Beatriz não lhe deu tempo de reagir. Ela já havia planejado tudo. Em uma noite escura, Henrique foi sequestrado pelos homens de Beatriz e levado a um armazém abandonado.
"Adeus, Henrique." Beatriz olhou para ele com frieza. "Desta vez, ninguém virá te salvar."
Com o som de um disparo, Henrique caiu em uma poça de sangue. No último instante de consciência, a imagem que passou por sua mente foi a de Clarice em sua festa de quinze anos, com seu vestido rosa, sorrindo de forma radiante.
Ele falhara em mudar o final. Na vida passada, ele a decepcionou e pagou com a vida para se redimir. Nesta vida, ele deu tudo de si para amá-la e protegê-la, mas não escapou das mãos do destino, sendo consumido pelo ódio.

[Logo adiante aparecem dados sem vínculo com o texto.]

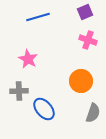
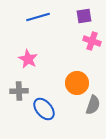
purple square: moved 1 px left, 4 px down; rotated 14 degrees clockwise
pink cross: moved 4 px right, 1 px down
orange circle: moved 4 px left, 2 px down
gray semicircle: moved 8 px up
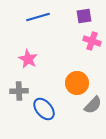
gray semicircle: rotated 24 degrees clockwise
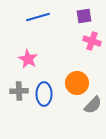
blue ellipse: moved 15 px up; rotated 40 degrees clockwise
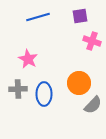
purple square: moved 4 px left
orange circle: moved 2 px right
gray cross: moved 1 px left, 2 px up
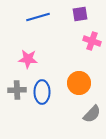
purple square: moved 2 px up
pink star: rotated 24 degrees counterclockwise
gray cross: moved 1 px left, 1 px down
blue ellipse: moved 2 px left, 2 px up
gray semicircle: moved 1 px left, 9 px down
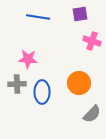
blue line: rotated 25 degrees clockwise
gray cross: moved 6 px up
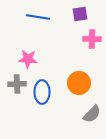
pink cross: moved 2 px up; rotated 18 degrees counterclockwise
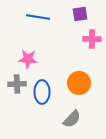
gray semicircle: moved 20 px left, 5 px down
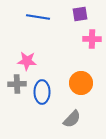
pink star: moved 1 px left, 2 px down
orange circle: moved 2 px right
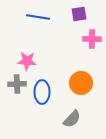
purple square: moved 1 px left
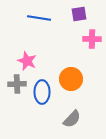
blue line: moved 1 px right, 1 px down
pink star: rotated 18 degrees clockwise
orange circle: moved 10 px left, 4 px up
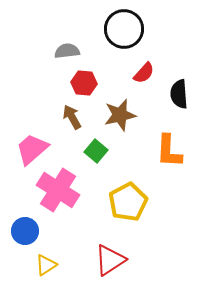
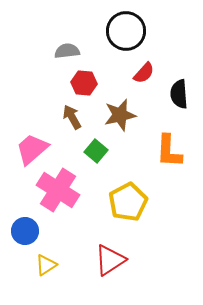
black circle: moved 2 px right, 2 px down
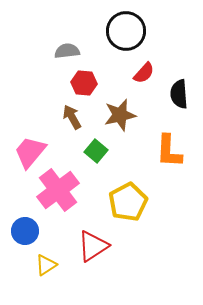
pink trapezoid: moved 2 px left, 3 px down; rotated 9 degrees counterclockwise
pink cross: rotated 21 degrees clockwise
red triangle: moved 17 px left, 14 px up
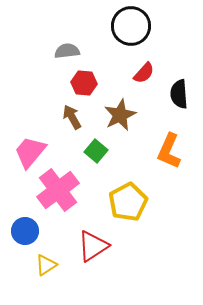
black circle: moved 5 px right, 5 px up
brown star: rotated 12 degrees counterclockwise
orange L-shape: rotated 21 degrees clockwise
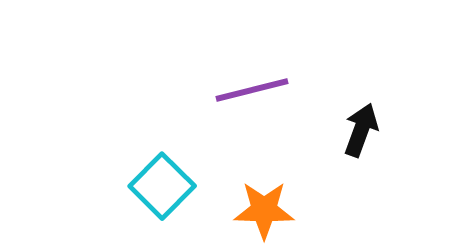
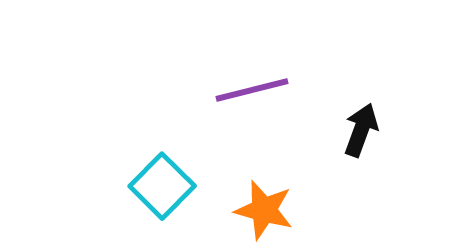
orange star: rotated 14 degrees clockwise
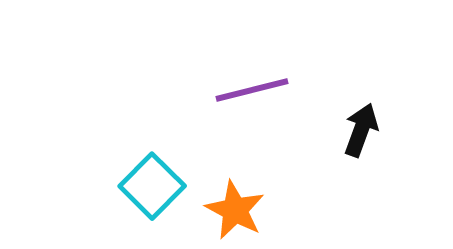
cyan square: moved 10 px left
orange star: moved 29 px left; rotated 12 degrees clockwise
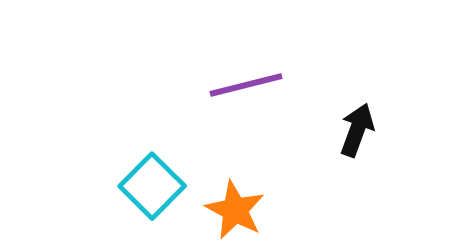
purple line: moved 6 px left, 5 px up
black arrow: moved 4 px left
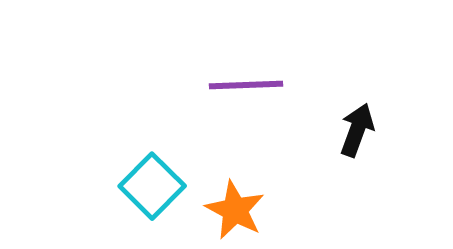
purple line: rotated 12 degrees clockwise
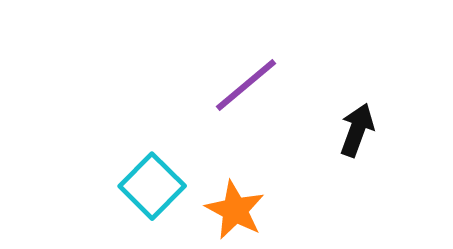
purple line: rotated 38 degrees counterclockwise
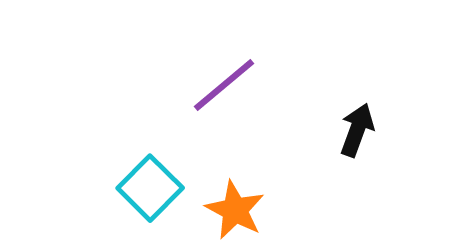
purple line: moved 22 px left
cyan square: moved 2 px left, 2 px down
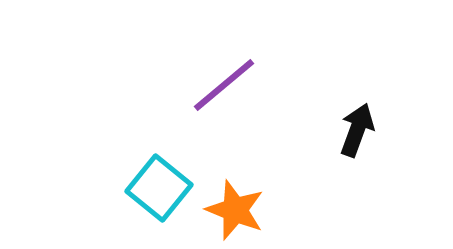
cyan square: moved 9 px right; rotated 6 degrees counterclockwise
orange star: rotated 6 degrees counterclockwise
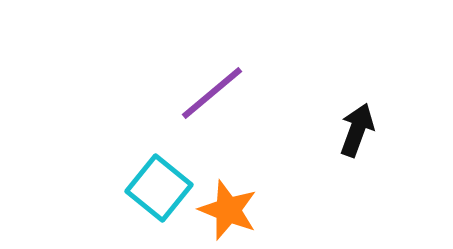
purple line: moved 12 px left, 8 px down
orange star: moved 7 px left
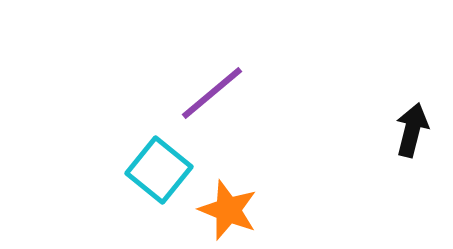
black arrow: moved 55 px right; rotated 6 degrees counterclockwise
cyan square: moved 18 px up
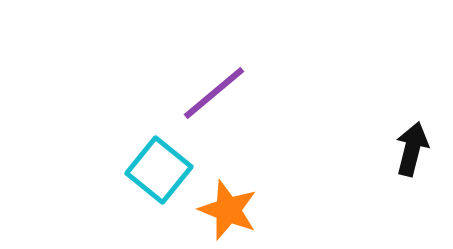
purple line: moved 2 px right
black arrow: moved 19 px down
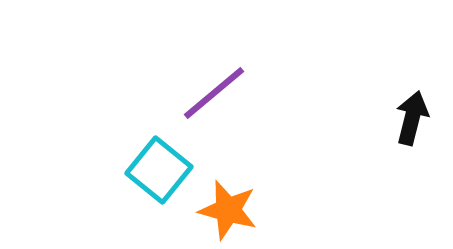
black arrow: moved 31 px up
orange star: rotated 6 degrees counterclockwise
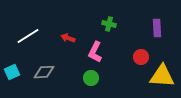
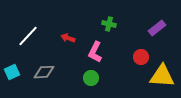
purple rectangle: rotated 54 degrees clockwise
white line: rotated 15 degrees counterclockwise
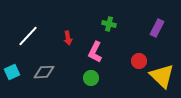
purple rectangle: rotated 24 degrees counterclockwise
red arrow: rotated 120 degrees counterclockwise
red circle: moved 2 px left, 4 px down
yellow triangle: rotated 40 degrees clockwise
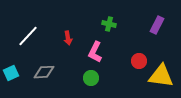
purple rectangle: moved 3 px up
cyan square: moved 1 px left, 1 px down
yellow triangle: moved 1 px left; rotated 36 degrees counterclockwise
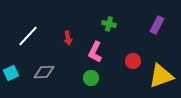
red circle: moved 6 px left
yellow triangle: rotated 28 degrees counterclockwise
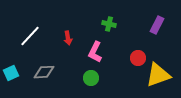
white line: moved 2 px right
red circle: moved 5 px right, 3 px up
yellow triangle: moved 3 px left, 1 px up
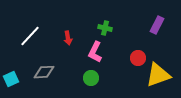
green cross: moved 4 px left, 4 px down
cyan square: moved 6 px down
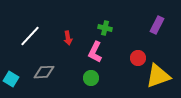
yellow triangle: moved 1 px down
cyan square: rotated 35 degrees counterclockwise
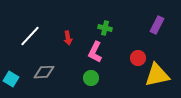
yellow triangle: moved 1 px left, 1 px up; rotated 8 degrees clockwise
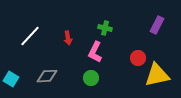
gray diamond: moved 3 px right, 4 px down
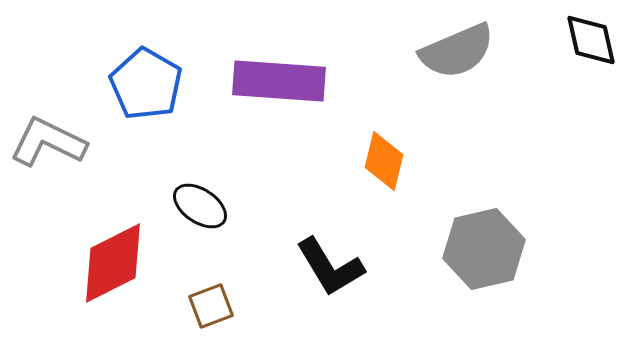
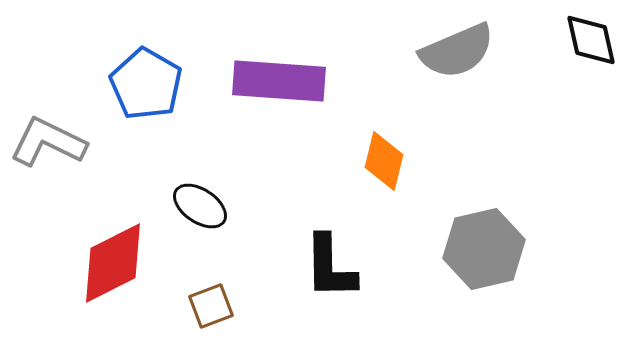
black L-shape: rotated 30 degrees clockwise
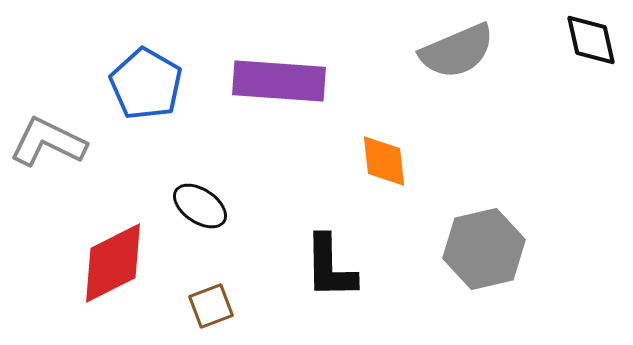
orange diamond: rotated 20 degrees counterclockwise
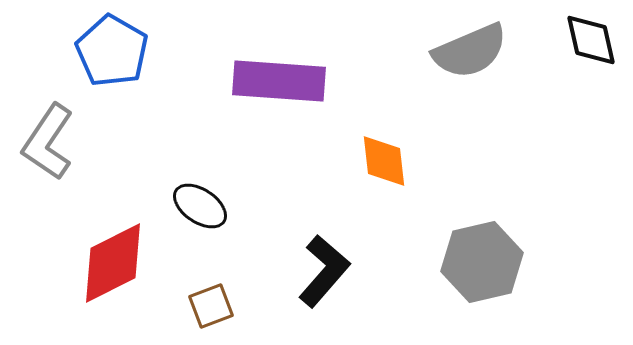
gray semicircle: moved 13 px right
blue pentagon: moved 34 px left, 33 px up
gray L-shape: rotated 82 degrees counterclockwise
gray hexagon: moved 2 px left, 13 px down
black L-shape: moved 6 px left, 4 px down; rotated 138 degrees counterclockwise
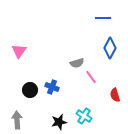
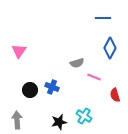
pink line: moved 3 px right; rotated 32 degrees counterclockwise
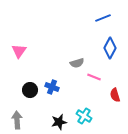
blue line: rotated 21 degrees counterclockwise
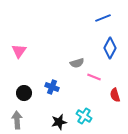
black circle: moved 6 px left, 3 px down
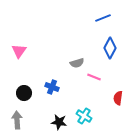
red semicircle: moved 3 px right, 3 px down; rotated 24 degrees clockwise
black star: rotated 21 degrees clockwise
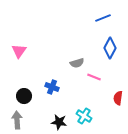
black circle: moved 3 px down
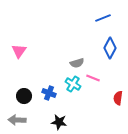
pink line: moved 1 px left, 1 px down
blue cross: moved 3 px left, 6 px down
cyan cross: moved 11 px left, 32 px up
gray arrow: rotated 84 degrees counterclockwise
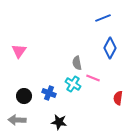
gray semicircle: rotated 96 degrees clockwise
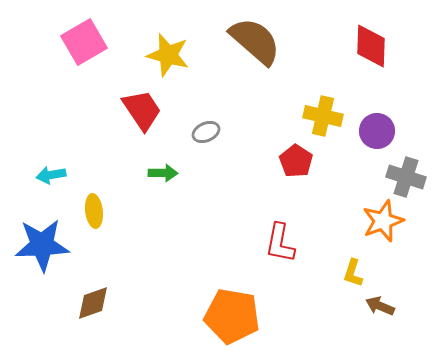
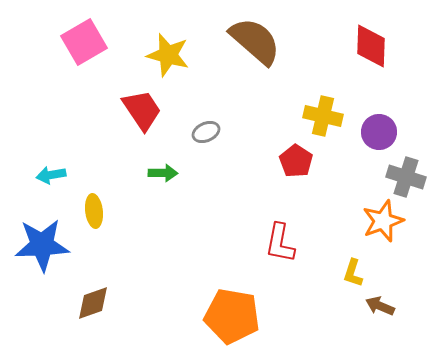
purple circle: moved 2 px right, 1 px down
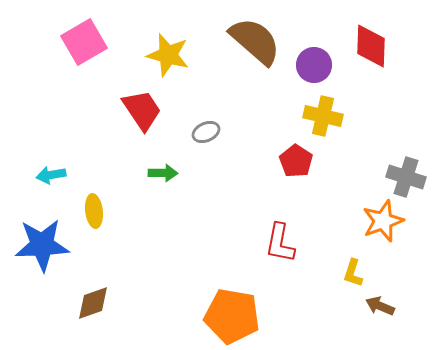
purple circle: moved 65 px left, 67 px up
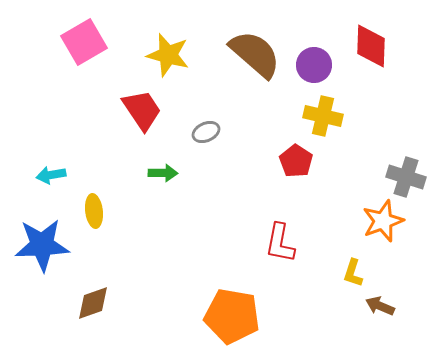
brown semicircle: moved 13 px down
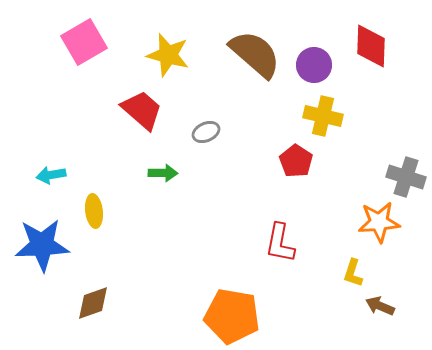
red trapezoid: rotated 15 degrees counterclockwise
orange star: moved 4 px left, 1 px down; rotated 15 degrees clockwise
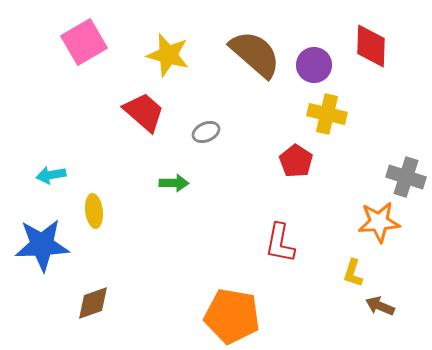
red trapezoid: moved 2 px right, 2 px down
yellow cross: moved 4 px right, 2 px up
green arrow: moved 11 px right, 10 px down
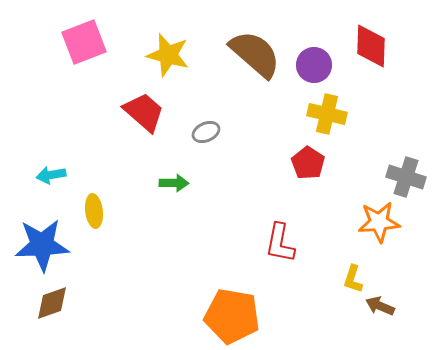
pink square: rotated 9 degrees clockwise
red pentagon: moved 12 px right, 2 px down
yellow L-shape: moved 6 px down
brown diamond: moved 41 px left
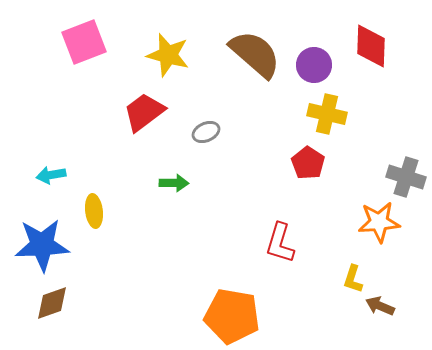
red trapezoid: rotated 78 degrees counterclockwise
red L-shape: rotated 6 degrees clockwise
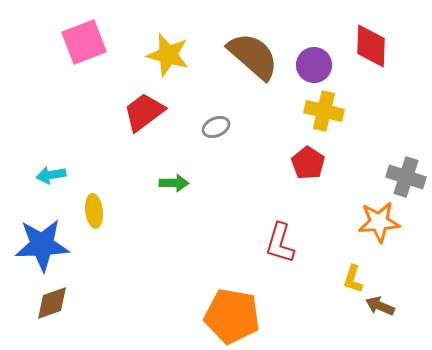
brown semicircle: moved 2 px left, 2 px down
yellow cross: moved 3 px left, 3 px up
gray ellipse: moved 10 px right, 5 px up
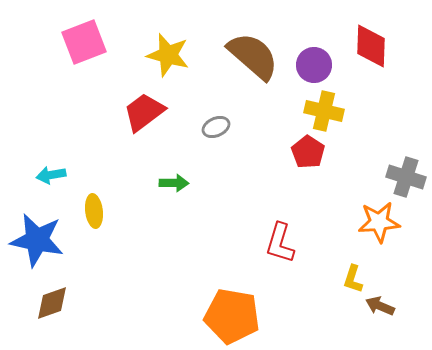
red pentagon: moved 11 px up
blue star: moved 5 px left, 5 px up; rotated 14 degrees clockwise
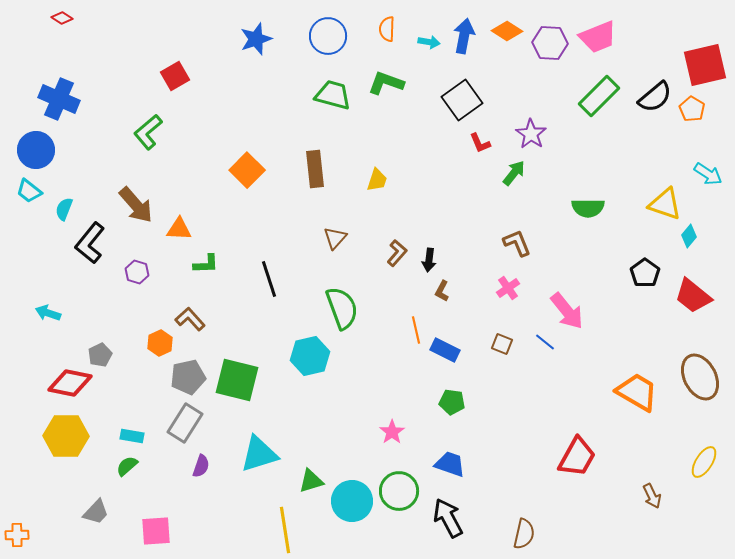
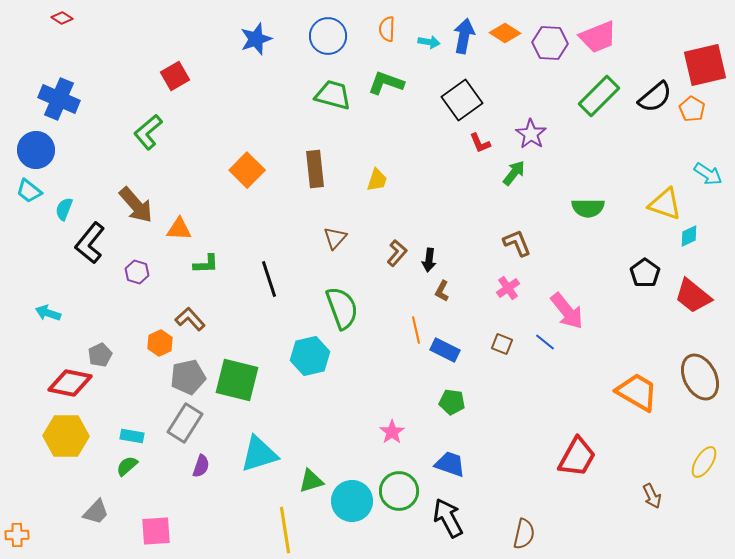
orange diamond at (507, 31): moved 2 px left, 2 px down
cyan diamond at (689, 236): rotated 25 degrees clockwise
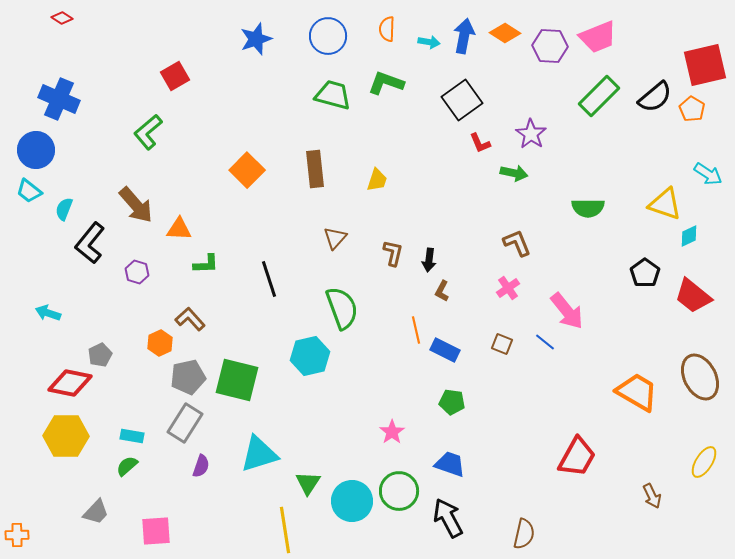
purple hexagon at (550, 43): moved 3 px down
green arrow at (514, 173): rotated 64 degrees clockwise
brown L-shape at (397, 253): moved 4 px left; rotated 28 degrees counterclockwise
green triangle at (311, 481): moved 3 px left, 2 px down; rotated 40 degrees counterclockwise
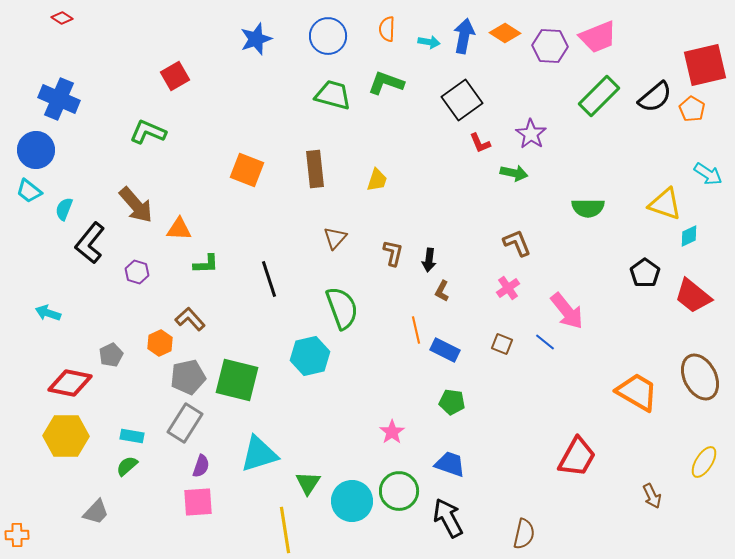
green L-shape at (148, 132): rotated 63 degrees clockwise
orange square at (247, 170): rotated 24 degrees counterclockwise
gray pentagon at (100, 355): moved 11 px right
pink square at (156, 531): moved 42 px right, 29 px up
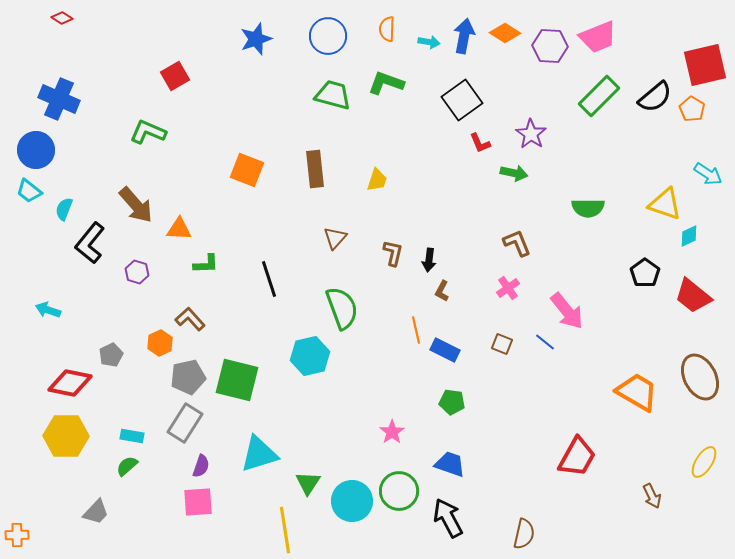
cyan arrow at (48, 313): moved 3 px up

Talvez alguns destinos já estejam traçados desde o início. Por mais que se lute, não há escapatória.
Longe dali, em outro país, Clarice, ao saber da morte de Henrique, apenas silenciou por muito tempo e soltou um suspiro leve.
Ela não sabia da renascença dele, nem das conspirações ocultas; sabia apenas que aquele rapaz que um dia a buscou com todas as forças e a mimou tanto, partira para sempre.
Ela secou as lágrimas e seguiu com sua nova vida.
Apenas em certas noites silenciosas, ao ver o luar, lembrava-se ocasionalmente do rapaz que corava ao lhe entregar um lenço e de sua promessa de "fazê-la feliz", sentindo uma leve pontada de melancolia.
Aquele renascimento, no fim, foi apenas uma ilusão passageira, deixando para trás apenas um lamento irreparável.